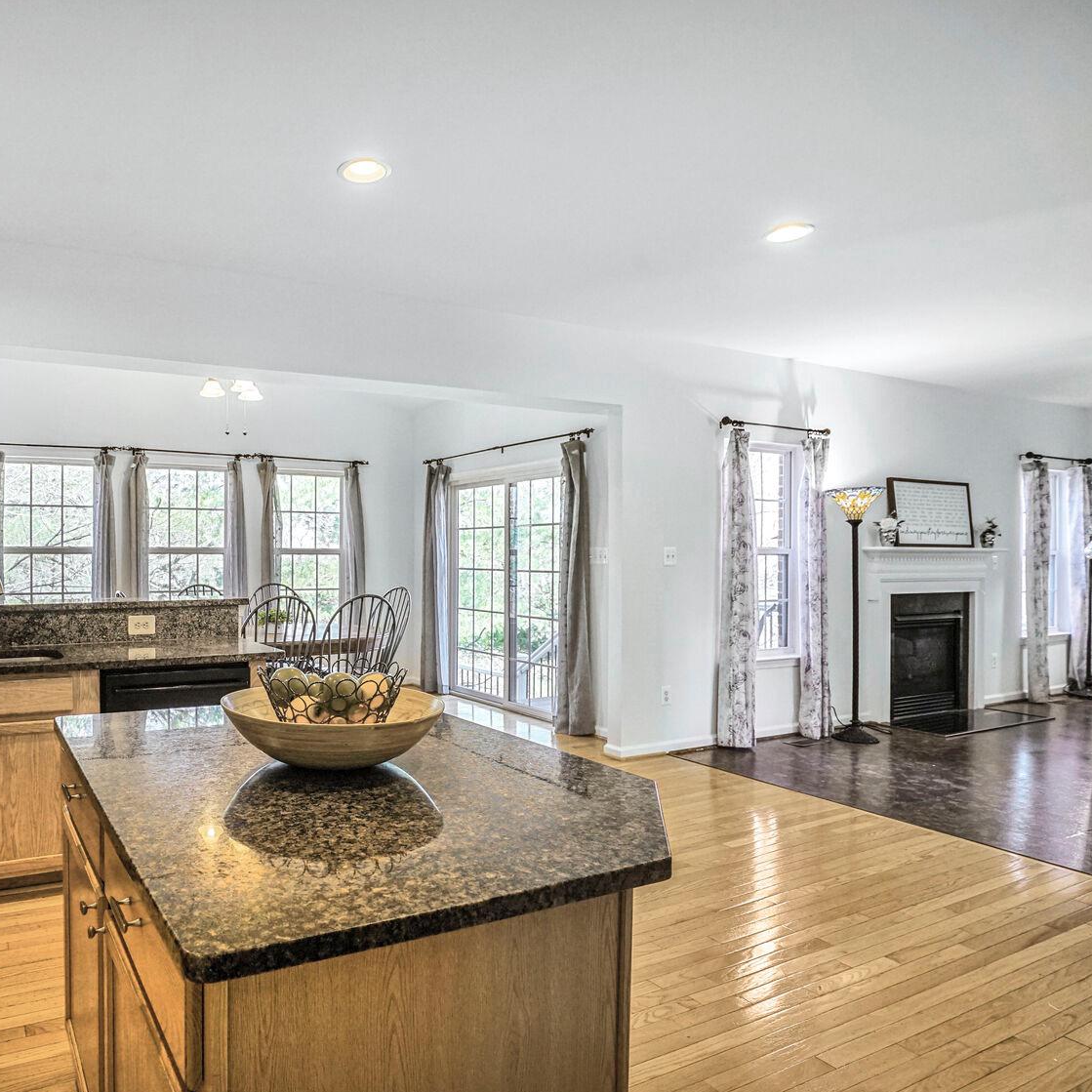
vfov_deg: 72.1
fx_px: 749
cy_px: 560
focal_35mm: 21
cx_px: 304
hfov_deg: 68.5
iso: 800
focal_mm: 16
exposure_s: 1/20
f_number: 8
━━━━━━━━━━━━━━━━━━━━
§ **EXERCISE REQUIREMENTS**
Your task is to restate, word for word, the line with "focal_35mm: 21" and all lines after it, ending with the last line of the data.

§ **RESULT OF THE TASK**
focal_35mm: 21
cx_px: 304
hfov_deg: 68.5
iso: 800
focal_mm: 16
exposure_s: 1/20
f_number: 8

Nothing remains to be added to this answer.